[Required action]:
Your answer must be an exact copy of the records below, minus the pictures.

Collected data:
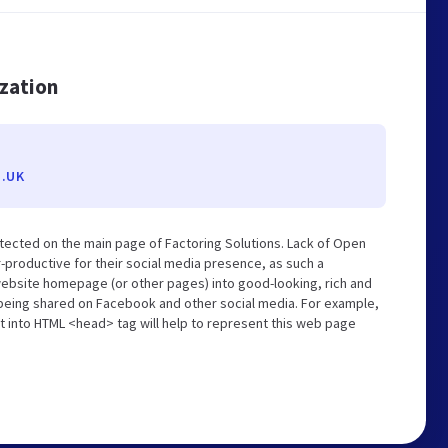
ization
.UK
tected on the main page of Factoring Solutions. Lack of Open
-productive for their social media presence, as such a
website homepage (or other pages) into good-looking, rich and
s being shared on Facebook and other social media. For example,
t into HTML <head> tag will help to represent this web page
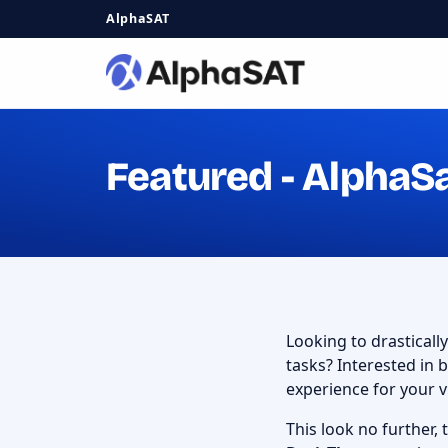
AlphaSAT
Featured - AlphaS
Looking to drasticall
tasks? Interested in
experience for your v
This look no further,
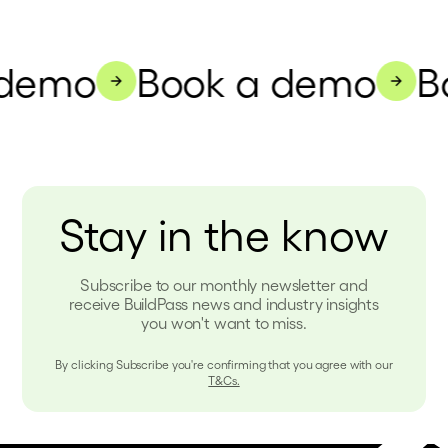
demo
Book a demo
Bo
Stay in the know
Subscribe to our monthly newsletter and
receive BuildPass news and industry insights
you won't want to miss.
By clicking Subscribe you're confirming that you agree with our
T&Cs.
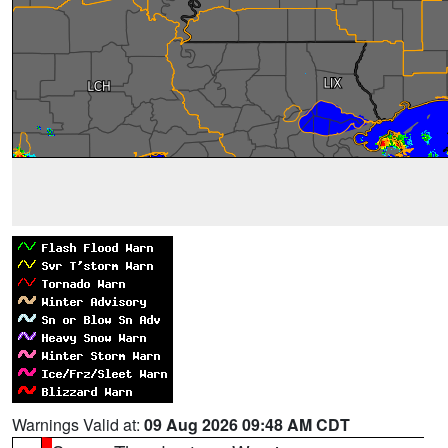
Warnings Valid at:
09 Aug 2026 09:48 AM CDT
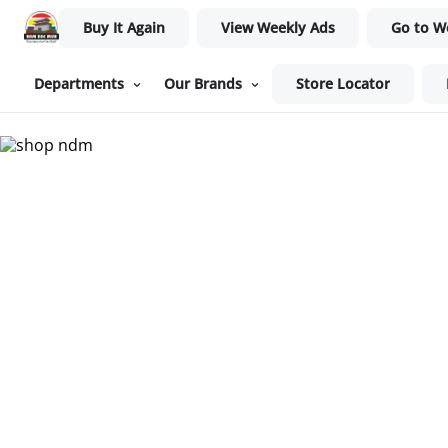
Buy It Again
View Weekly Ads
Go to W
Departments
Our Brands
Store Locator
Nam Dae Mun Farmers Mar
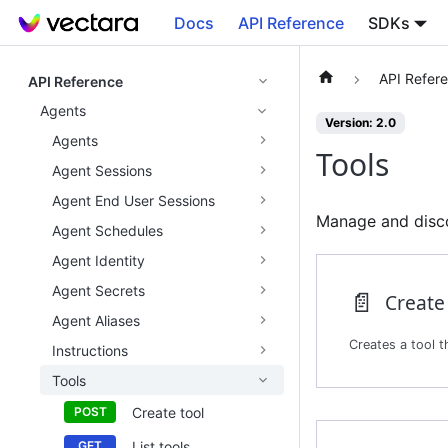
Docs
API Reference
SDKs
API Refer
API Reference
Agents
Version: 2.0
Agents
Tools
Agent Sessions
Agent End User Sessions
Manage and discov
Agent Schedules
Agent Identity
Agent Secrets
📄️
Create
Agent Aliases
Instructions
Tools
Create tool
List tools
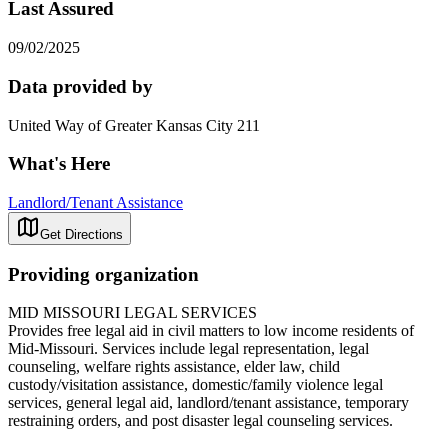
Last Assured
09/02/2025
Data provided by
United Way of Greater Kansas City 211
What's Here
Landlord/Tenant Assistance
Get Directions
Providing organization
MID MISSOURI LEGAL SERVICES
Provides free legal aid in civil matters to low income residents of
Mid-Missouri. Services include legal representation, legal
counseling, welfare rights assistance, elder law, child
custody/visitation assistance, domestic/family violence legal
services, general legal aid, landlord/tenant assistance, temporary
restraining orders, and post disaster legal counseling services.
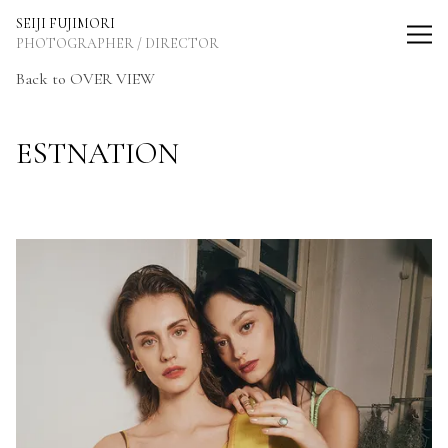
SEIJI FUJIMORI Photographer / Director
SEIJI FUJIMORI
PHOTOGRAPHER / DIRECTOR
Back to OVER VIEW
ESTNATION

[Worked solution]:
ization
.UK
tected on the main page of Factoring Solutions. Lack of Open
-productive for their social media presence, as such a
website homepage (or other pages) into good-looking, rich and
s being shared on Facebook and other social media. For example,
t into HTML <head> tag will help to represent this web page
AlphaSAT
Featured - AlphaS
Looking to drasticall
tasks? Interested in
experience for your v
This look no further,
demo
Book a demo
Bo
Stay in the know
Subscribe to our monthly newsletter and
receive BuildPass news and industry insights
you won't want to miss.
By clicking Subscribe you're confirming that you agree with our
T&Cs.
Warnings Valid at:
09 Aug 2026 09:48 AM CDT
Buy It Again
View Weekly Ads
Go to W
Departments
Our Brands
Store Locator
Nam Dae Mun Farmers Mar
Docs
API Reference
SDKs
API Refer
API Reference
Agents
Version: 2.0
Agents
Tools
Agent Sessions
Agent End User Sessions
Manage and discov
Agent Schedules
Agent Identity
Agent Secrets
📄️
Create
Agent Aliases
Instructions
Tools
Create tool
List tools
Last Assured
09/02/2025
Data provided by
United Way of Greater Kansas City 211
What's Here
Landlord/Tenant Assistance
Get Directions
Providing organization
MID MISSOURI LEGAL SERVICES
Provides free legal aid in civil matters to low income residents of
Mid-Missouri. Services include legal representation, legal
counseling, welfare rights assistance, elder law, child
custody/visitation assistance, domestic/family violence legal
services, general legal aid, landlord/tenant assistance, temporary
restraining orders, and post disaster legal counseling services.
SEIJI FUJIMORI Photographer / Director
SEIJI FUJIMORI
PHOTOGRAPHER / DIRECTOR
Back to OVER VIEW
ESTNATION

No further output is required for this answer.